◆ What you need to do
Reproduce each record verbatim, images excluded.

==========

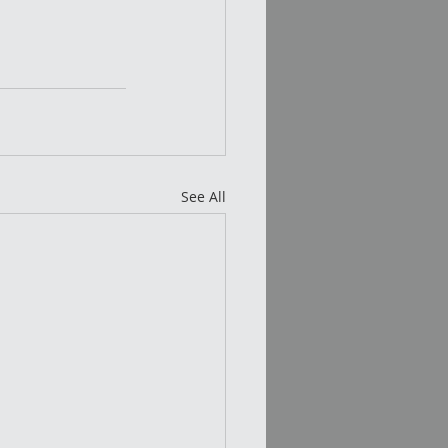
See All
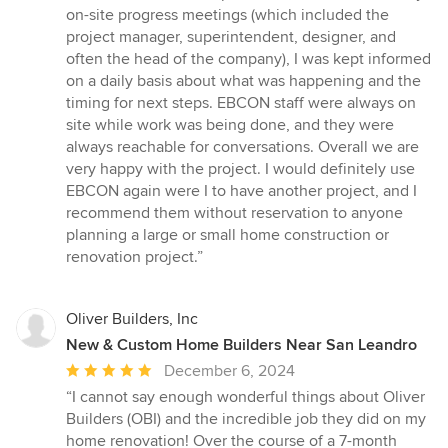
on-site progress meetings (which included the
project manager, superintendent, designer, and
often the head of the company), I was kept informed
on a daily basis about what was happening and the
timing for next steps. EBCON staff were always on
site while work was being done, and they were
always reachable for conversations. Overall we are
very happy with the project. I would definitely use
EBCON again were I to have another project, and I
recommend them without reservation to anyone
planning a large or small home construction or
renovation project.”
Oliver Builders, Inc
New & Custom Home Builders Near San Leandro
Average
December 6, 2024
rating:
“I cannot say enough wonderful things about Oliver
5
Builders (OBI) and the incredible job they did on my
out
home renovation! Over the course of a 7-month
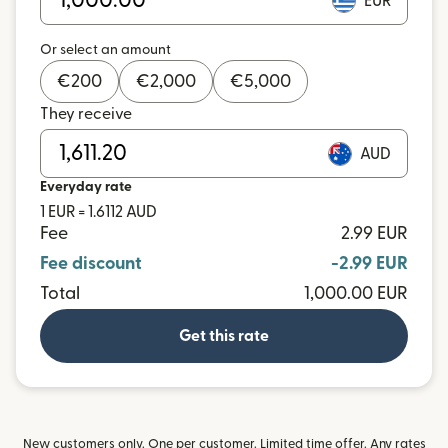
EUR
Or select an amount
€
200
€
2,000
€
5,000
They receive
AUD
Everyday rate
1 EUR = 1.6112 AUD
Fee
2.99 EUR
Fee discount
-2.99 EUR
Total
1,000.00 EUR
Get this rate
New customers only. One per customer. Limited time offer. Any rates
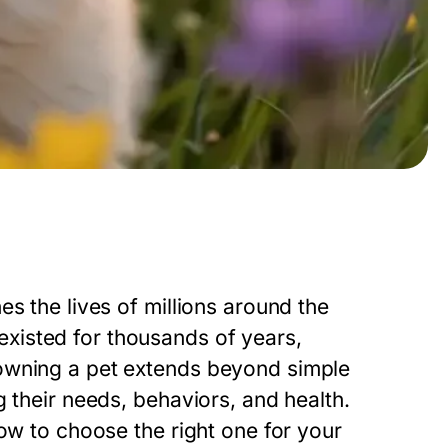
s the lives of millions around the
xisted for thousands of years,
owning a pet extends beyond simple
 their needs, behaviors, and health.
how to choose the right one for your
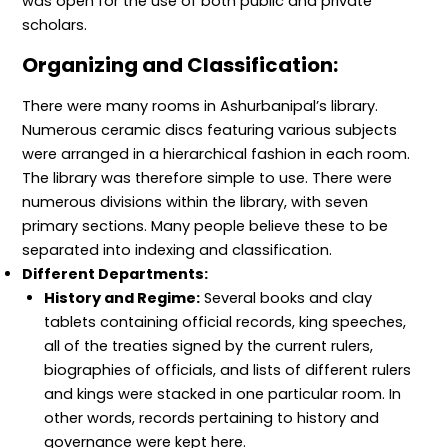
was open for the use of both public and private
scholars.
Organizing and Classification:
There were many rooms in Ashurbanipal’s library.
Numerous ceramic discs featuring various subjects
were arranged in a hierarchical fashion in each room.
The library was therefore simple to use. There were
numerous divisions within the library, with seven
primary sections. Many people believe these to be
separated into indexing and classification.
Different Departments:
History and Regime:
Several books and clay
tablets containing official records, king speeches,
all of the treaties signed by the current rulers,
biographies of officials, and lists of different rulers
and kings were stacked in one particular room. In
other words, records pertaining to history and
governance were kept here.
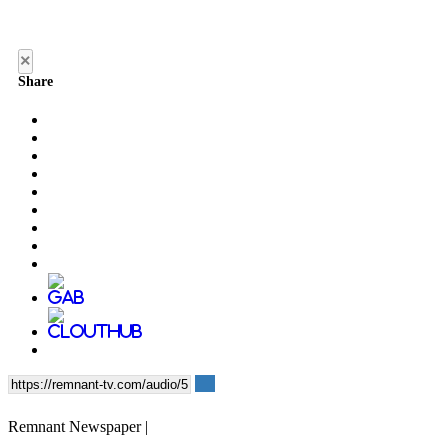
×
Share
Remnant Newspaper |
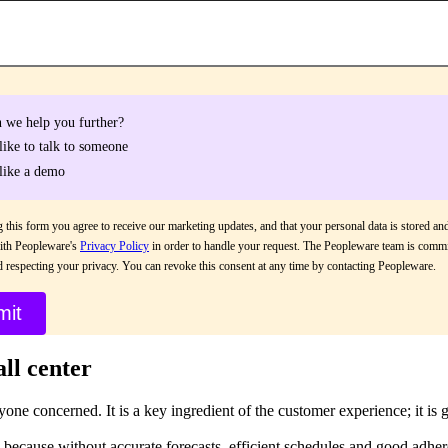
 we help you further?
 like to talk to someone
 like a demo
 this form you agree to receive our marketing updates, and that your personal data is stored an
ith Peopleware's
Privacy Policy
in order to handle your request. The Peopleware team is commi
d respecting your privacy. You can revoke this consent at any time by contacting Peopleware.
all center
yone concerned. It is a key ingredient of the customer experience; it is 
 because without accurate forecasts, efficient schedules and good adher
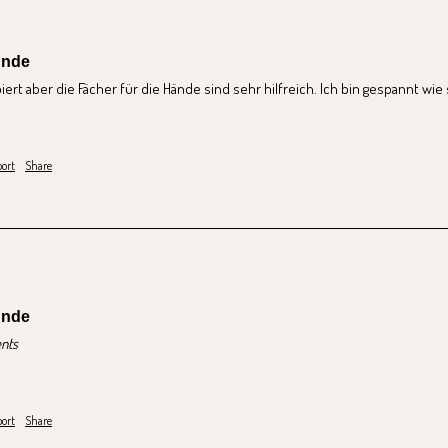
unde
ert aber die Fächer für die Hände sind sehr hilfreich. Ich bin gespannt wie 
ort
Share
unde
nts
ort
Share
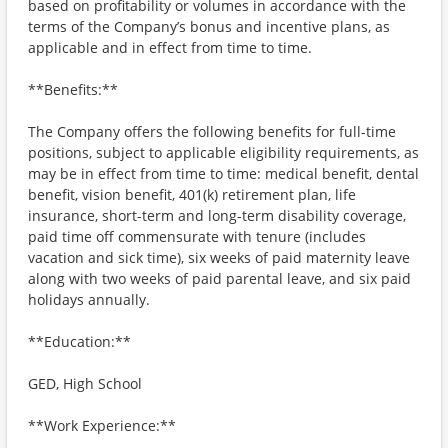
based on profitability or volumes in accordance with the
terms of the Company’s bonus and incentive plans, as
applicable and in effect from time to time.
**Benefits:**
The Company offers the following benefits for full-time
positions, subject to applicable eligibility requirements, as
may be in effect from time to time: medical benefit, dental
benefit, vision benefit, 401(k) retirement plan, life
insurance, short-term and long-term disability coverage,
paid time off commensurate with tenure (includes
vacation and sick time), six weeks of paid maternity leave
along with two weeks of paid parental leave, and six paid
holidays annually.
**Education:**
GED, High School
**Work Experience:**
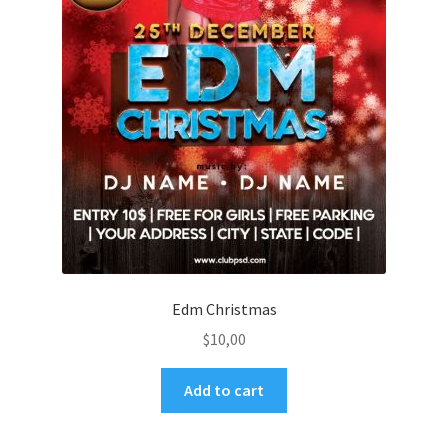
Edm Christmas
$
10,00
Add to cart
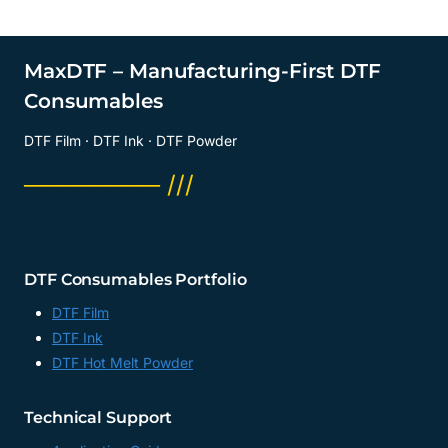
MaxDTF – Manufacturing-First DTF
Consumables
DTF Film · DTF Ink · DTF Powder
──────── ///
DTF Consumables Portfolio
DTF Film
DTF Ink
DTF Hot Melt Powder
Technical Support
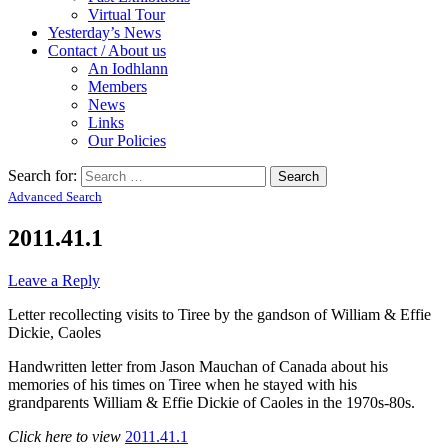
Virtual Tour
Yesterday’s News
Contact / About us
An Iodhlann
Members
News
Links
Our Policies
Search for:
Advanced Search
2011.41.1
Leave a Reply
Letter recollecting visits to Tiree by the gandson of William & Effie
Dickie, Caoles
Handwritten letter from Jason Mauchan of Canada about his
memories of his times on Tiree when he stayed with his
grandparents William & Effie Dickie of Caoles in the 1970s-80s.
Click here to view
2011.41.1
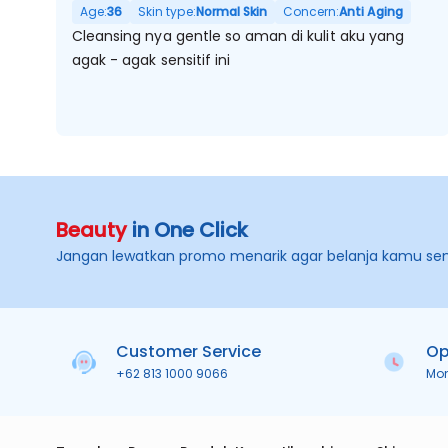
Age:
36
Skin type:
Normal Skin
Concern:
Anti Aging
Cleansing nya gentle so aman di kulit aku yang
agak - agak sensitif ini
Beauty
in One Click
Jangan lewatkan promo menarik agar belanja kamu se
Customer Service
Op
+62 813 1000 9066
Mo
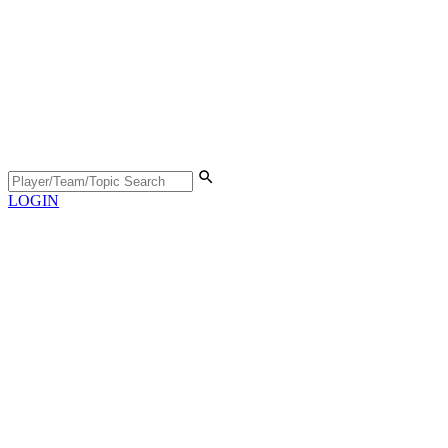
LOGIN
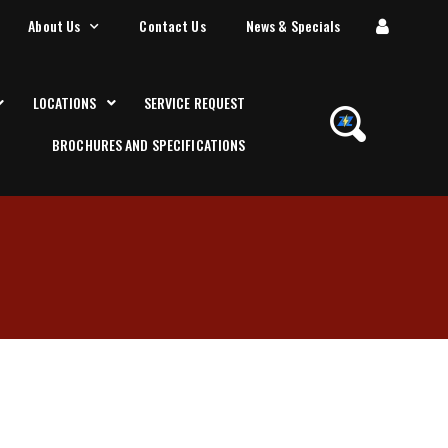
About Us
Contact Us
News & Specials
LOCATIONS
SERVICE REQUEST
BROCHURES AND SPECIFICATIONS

==========

◆ Written response
See All
on-site progress meetings (which included the
project manager, superintendent, designer, and
often the head of the company), I was kept informed
on a daily basis about what was happening and the
timing for next steps. EBCON staff were always on
site while work was being done, and they were
always reachable for conversations. Overall we are
very happy with the project. I would definitely use
EBCON again were I to have another project, and I
recommend them without reservation to anyone
planning a large or small home construction or
renovation project.”
Oliver Builders, Inc
New & Custom Home Builders Near San Leandro
Average
December 6, 2024
rating:
“I cannot say enough wonderful things about Oliver
5
Builders (OBI) and the incredible job they did on my
out
home renovation! Over the course of a 7-month
EUR
Or select an amount
€
200
€
2,000
€
5,000
They receive
AUD
Everyday rate
1 EUR = 1.6112 AUD
Fee
2.99 EUR
Fee discount
-2.99 EUR
Total
1,000.00 EUR
Get this rate
New customers only. One per customer. Limited time offer. Any rates
s the lives of millions around the
xisted for thousands of years,
owning a pet extends beyond simple
 their needs, behaviors, and health.
how to choose the right one for your
was open for the use of both public and private
scholars.
Organizing and Classification:
There were many rooms in Ashurbanipal’s library.
Numerous ceramic discs featuring various subjects
were arranged in a hierarchical fashion in each room.
The library was therefore simple to use. There were
numerous divisions within the library, with seven
primary sections. Many people believe these to be
separated into indexing and classification.
Different Departments:
History and Regime:
Several books and clay
tablets containing official records, king speeches,
all of the treaties signed by the current rulers,
biographies of officials, and lists of different rulers
and kings were stacked in one particular room. In
other words, records pertaining to history and
governance were kept here.
×
Share
Remnant Newspaper |
 we help you further?
 like to talk to someone
 like a demo
 this form you agree to receive our marketing updates, and that your personal data is stored an
ith Peopleware's
Privacy Policy
in order to handle your request. The Peopleware team is commi
d respecting your privacy. You can revoke this consent at any time by contacting Peopleware.
all center
yone concerned. It is a key ingredient of the customer experience; it is 
 because without accurate forecasts, efficient schedules and good adher
unde
ert aber die Fächer für die Hände sind sehr hilfreich. Ich bin gespannt wie 
ort
Share
unde
nts
ort
Share
based on profitability or volumes in accordance with the
terms of the Company’s bonus and incentive plans, as
applicable and in effect from time to time.
**Benefits:**
The Company offers the following benefits for full-time
positions, subject to applicable eligibility requirements, as
may be in effect from time to time: medical benefit, dental
benefit, vision benefit, 401(k) retirement plan, life
insurance, short-term and long-term disability coverage,
paid time off commensurate with tenure (includes
vacation and sick time), six weeks of paid maternity leave
along with two weeks of paid parental leave, and six paid
holidays annually.
**Education:**
GED, High School
**Work Experience:**
Edm Christmas
$
10,00
Add to cart
MaxDTF – Manufacturing-First DTF
Consumables
DTF Film · DTF Ink · DTF Powder
──────── ///
DTF Consumables Portfolio
DTF Film
DTF Ink
DTF Hot Melt Powder
Technical Support
Virtual Tour
Yesterday’s News
Contact / About us
An Iodhlann
Members
News
Links
Our Policies
Search for:
Advanced Search
2011.41.1
Leave a Reply
Letter recollecting visits to Tiree by the gandson of William & Effie
Dickie, Caoles
Handwritten letter from Jason Mauchan of Canada about his
memories of his times on Tiree when he stayed with his
grandparents William & Effie Dickie of Caoles in the 1970s-80s.
Click here to view
2011.41.1
Age:
36
Skin type:
Normal Skin
Concern:
Anti Aging
Cleansing nya gentle so aman di kulit aku yang
agak - agak sensitif ini
Beauty
in One Click
Jangan lewatkan promo menarik agar belanja kamu se
Customer Service
Op
+62 813 1000 9066
Mo
LOGIN
About Us
Contact Us
News & Specials
LOCATIONS
SERVICE REQUEST
BROCHURES AND SPECIFICATIONS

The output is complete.